Because she was respiratory onset, Mary did not lose the ability to speak early in her ALS journey, like those with bulbar onset do. She had decided to do “voice-banking”, using a program to record her own voice so that it could later be programmed into a speech generation device. She got all the equipment and software she needed….then didn’t record a single word. I think because she had had such an amazing voice, had been such an amazing singer, she wasn’t happy with how she sounded. I don’t think she understood that it was just going to get worse. Or how much it would have meant to have her voice recorded.
Ten months after diagnosis, her hands were nearly non-functional. I started a fundraiser to purchase an eye-gaze communication device for her. At the time, Medicaid/Medicare would only cover a locked device, which meant she would not be able to use it for any internet access. Since that was how she communicated with people, most of whom lived at least three hours away, we decided not to use Medicaid. She got a grant from ALS Guardian Angels, friends and family donated money, and I paid for the rest of it out of pocket: a Tobii EyeMobile and a Windows 8 tablet with Dynavox software. The Adaptive Communication Specialist came out to the house to calibrate it to Mary’s vision. We couldn’t quite get it right, we thought because of her glasses, or the lighting in the house, but we were sure with practice she would be able to get it down. She was also only the second person in the area to have the new EyeMobile, and they were still working out the bugs. I was nearly in tears, with joy, that she would be able to be online again, to text her friends, that she would have a way to communicate when her weakening voice was gone. But she didn’t practice. It sat in the box. The ALS Association loaned her a more traditional Tobii I-15 and we tried to calibrate that to her eyes. It worked a little better, but it still sat in the corner. I’m not entirely sure why.
When she could no longer speak because of the trach, I took the Tobii to the hospital. We couldn’t get it to recognize her eye gaze. The hospital Speech and Language Pathologist tried to get it working. I demanded they bring the Adaptive Communication Specialist in from another one of their hospitals to work with her, which they did for a couple of weeks, and then “budget cuts” got in the way. We snuck the Adaptive Communication Specialist into the hospital as a “visitor” to try to make adjustments. We would get it working, then a nurse or CNA would move the stand, and then it wouldn’t recognize her eye gaze again.
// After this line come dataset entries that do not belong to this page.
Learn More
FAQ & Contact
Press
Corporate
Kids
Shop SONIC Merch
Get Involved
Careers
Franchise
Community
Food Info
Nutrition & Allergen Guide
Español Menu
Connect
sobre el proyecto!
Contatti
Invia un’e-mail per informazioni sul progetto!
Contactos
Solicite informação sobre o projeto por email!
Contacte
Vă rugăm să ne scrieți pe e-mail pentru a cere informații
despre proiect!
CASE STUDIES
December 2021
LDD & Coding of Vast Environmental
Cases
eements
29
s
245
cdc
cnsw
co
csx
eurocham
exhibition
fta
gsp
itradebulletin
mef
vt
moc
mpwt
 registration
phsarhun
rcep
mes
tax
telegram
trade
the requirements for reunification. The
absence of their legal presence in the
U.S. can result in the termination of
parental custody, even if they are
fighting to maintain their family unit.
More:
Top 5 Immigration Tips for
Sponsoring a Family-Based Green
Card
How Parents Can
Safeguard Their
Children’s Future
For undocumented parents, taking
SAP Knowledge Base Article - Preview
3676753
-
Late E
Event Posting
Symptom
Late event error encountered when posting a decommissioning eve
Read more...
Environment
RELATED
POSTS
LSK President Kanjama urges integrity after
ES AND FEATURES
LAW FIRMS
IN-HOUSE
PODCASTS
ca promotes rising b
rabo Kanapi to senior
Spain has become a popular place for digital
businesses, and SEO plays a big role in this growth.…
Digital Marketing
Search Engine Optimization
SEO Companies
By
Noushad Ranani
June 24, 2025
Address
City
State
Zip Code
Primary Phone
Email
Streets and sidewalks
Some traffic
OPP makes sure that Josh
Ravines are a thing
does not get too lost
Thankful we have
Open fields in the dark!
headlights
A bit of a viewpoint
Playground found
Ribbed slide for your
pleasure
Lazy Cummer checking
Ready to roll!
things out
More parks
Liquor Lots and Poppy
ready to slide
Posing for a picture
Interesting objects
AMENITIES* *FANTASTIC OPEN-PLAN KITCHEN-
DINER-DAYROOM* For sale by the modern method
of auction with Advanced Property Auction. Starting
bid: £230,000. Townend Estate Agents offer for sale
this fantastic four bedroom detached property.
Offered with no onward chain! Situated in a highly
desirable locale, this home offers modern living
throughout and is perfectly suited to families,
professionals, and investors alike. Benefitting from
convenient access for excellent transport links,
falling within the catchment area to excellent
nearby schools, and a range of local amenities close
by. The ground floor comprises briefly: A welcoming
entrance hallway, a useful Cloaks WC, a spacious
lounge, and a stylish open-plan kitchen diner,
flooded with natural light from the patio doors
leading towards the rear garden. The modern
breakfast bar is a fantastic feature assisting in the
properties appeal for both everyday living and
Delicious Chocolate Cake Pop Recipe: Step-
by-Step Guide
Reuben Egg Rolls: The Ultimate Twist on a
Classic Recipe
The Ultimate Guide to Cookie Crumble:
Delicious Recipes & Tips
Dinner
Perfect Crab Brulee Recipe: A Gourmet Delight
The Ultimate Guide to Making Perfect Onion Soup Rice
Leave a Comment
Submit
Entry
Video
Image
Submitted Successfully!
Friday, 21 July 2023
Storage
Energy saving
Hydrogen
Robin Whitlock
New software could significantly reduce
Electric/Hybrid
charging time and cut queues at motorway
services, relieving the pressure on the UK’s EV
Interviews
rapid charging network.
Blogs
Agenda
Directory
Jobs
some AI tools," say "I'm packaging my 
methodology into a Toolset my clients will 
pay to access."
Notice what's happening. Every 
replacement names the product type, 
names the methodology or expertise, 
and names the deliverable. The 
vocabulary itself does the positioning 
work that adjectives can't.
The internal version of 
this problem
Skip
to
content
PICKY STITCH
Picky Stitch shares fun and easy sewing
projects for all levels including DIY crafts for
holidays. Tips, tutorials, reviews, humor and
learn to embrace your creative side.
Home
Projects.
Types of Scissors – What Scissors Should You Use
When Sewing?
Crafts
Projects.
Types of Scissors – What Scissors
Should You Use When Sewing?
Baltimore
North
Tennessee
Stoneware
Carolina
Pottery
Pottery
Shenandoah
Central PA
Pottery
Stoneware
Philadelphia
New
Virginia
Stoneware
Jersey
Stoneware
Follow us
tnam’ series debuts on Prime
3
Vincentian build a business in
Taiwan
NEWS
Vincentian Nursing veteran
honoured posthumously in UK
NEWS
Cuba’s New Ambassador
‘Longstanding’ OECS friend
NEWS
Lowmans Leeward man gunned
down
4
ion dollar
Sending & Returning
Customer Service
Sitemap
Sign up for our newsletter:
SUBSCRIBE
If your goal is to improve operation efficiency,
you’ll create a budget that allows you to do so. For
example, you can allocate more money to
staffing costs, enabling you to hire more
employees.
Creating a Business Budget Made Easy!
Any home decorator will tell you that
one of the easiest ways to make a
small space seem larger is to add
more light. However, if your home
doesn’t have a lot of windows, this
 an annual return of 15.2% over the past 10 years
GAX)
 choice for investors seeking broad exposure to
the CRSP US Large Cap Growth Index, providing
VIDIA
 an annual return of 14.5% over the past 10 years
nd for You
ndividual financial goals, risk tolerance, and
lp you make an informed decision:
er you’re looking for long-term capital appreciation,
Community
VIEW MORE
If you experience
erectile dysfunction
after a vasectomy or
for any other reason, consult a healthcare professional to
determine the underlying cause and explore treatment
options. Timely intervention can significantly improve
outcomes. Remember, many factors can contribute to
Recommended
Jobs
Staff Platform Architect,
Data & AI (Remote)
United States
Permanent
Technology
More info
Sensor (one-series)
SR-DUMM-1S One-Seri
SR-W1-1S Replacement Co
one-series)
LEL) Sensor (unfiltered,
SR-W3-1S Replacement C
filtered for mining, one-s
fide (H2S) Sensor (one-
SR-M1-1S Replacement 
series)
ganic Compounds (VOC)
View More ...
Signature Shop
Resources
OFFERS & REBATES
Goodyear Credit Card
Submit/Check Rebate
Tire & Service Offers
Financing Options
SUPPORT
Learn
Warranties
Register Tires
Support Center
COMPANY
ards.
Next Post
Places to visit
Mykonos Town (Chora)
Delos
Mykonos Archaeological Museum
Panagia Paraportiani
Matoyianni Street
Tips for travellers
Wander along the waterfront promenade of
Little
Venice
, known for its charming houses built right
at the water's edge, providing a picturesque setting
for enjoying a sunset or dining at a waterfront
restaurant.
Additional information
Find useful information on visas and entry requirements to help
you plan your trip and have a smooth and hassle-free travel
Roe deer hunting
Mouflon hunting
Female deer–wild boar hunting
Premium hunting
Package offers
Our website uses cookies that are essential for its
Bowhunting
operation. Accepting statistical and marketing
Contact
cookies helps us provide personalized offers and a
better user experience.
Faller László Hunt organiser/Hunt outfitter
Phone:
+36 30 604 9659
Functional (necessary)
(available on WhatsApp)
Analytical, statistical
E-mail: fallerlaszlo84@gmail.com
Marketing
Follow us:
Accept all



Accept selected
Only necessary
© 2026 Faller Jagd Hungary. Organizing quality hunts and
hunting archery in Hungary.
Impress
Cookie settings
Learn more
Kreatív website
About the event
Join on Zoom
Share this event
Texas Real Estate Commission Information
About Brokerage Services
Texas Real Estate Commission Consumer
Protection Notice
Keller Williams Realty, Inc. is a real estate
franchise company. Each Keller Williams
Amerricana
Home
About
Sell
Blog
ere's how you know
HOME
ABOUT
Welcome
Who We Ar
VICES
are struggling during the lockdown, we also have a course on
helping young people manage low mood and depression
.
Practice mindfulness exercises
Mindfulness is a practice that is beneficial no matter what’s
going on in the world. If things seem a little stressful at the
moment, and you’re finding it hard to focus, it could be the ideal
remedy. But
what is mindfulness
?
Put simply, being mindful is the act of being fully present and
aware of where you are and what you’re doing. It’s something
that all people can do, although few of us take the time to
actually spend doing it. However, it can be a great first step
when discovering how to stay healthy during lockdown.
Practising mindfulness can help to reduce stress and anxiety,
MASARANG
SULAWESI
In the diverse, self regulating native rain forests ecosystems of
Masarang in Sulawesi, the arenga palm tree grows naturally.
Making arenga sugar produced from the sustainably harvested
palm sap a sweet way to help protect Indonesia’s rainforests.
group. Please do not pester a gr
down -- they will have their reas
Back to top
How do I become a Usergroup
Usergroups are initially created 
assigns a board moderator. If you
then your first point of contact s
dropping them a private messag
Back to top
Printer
We finally figured out that she was having fasciculations in her eye muscles, so that her eye gaze did not hold long enough for the machine to recognize it.
People think that ALS won’t affect the eye muscles. They say that about a lot of muscles. The thing is that yes, ALS affects the voluntary muscles. But every muscle that you can learn to control can be affected. You can learn to hold your breath; breathing is affected. You can learn to hold your bladder and bowels; your sphincters are affected. You can learn to direct your eye gaze and focus your vision to different distances; your eye muscles are affected.
When you can’t type, or write, or speak, when you can’t move your hands or fingers, when the one tool you thought you would be able to use to communicate is taken away, how do you express your needs? Your fears? Pain? How do you call a nurse? How do you share what you are thinking or feeling? How do you tell someone that you love them?